Nearly all of the conversation seems to be around building new apartments, and the council’s only tangible goal is to build or preserve 5,000 affordable homes.
[Agenda story: What does affordable housing mean in Charlotte?]
On paper, Charlotte is hitting that goal. As the city nears that figure with nary a dent made in the problem, it’s becoming clear that the city needs to move beyond building apartments.
There’s not enough money to make a dent in the problem.
Right now, the city of Charlotte is putting $15 million into its Housing Trust Fund, which it uses to subsidize new housing developments that include affordable units.
The city estimates that there’s a need for some 34,000 new affordable homes, and that’s not taking into account the 60+ people who are moving here each day. The biggest need is for Charlotte’s poorest, who simply cannot be served by market forces in our city.
Generally, the city gives apartment developers money in exchange for setting aside a certain number of apartments to be affordable to people making at most 80 percent of the area’s median income.
City data, however, shows that the greatest need is for people making less than 30 percent of the area median income. Only a smaller slice of the chunk of affordable housing units developers pledge goes toward that category.
At the rate Charlotte is moving, it would take 1,200 years and $11 billion to meet demand.
That’s according to figures that councilman Tariq Bokhari pointed out a recent meeting. He based his math on the latest slate of affordable housing projects the council was asked to approve. Only 7 percent of the new homes would be accessbile to the lowest-income Charlotteans.
Looked at another way, it would take a total $6 billion investment to build enough affordable apartments at $200,000 per unit, according to calculations from developer Clay Grubb in an Observer op-ed.
Mayor Vi Lyles has proposed bumping up the trust fund to $50 million. Perhaps that would shave a few centuries off the total, but it comes nowhere close to making a significant impact.
So what’s the solution?
I wish I had an easy one. Likely it will take bringing much more to the table.
For one, affordable housing should include actual houses, not just apartments. As we’re seeing in Charlotte’s booming neighborhoods, it’s generally only homeowners who share in the city’s increasing prosperity. Renters continue to feel pressure from landlords incentivized to raise rent.
The city is doing this in some cases. But information on down-payment assistance and other programs are hard to access.
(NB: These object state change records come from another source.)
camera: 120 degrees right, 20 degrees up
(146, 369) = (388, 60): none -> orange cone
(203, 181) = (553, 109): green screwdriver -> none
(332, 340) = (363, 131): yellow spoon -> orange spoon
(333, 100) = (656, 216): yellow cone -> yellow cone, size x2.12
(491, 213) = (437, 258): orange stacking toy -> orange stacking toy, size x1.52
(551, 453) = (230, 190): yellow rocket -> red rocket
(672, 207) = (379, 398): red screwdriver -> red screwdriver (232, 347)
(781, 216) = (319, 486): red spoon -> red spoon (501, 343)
There’s no excuse not to focus on affordable houses in this era of “tiny homes.” There are plenty of plans on the market for houses that are under $90,000 and make great use of available space.
But so far, Charlotte’s City Council has only focused on ways to squash tiny homes, not find a way to build more of them.
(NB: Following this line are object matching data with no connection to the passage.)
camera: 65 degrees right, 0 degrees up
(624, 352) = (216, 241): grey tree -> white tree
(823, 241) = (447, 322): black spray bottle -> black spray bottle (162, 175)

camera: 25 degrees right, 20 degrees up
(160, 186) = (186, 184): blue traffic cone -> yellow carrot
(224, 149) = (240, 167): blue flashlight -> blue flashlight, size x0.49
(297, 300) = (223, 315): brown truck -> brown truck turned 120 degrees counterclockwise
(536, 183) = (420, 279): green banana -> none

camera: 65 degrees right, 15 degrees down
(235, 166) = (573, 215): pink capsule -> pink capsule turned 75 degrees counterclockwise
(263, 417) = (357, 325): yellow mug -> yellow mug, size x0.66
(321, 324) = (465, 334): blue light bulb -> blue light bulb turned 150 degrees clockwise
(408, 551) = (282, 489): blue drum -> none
Don’t forget where all of this conversation came from.
Namely, the protests after the shooting death of Keith Lamont Scott by a Charlotte police officer.
Protesters wanted the city to address the full spectrum of issues affecting economic mobility, or what’s preventing the poor in Charlotte from getting ahead. Bogging down in debating apartment building prevents the city from addressing any of the other ones.
The City Council’s “letter to the community” in 2016 also talked about increasing well-paying jobs and skills training, and pledged that this was just the beginning. Why not tackle the demand side of the affordable housing equation?
It’s a positive sign that the City Council — Democrats and Republicans — are treating affordable housing as a serious issue and dedicating significant time to it. But all those special meetings have revealed that truly addressing the problem will take a different approach.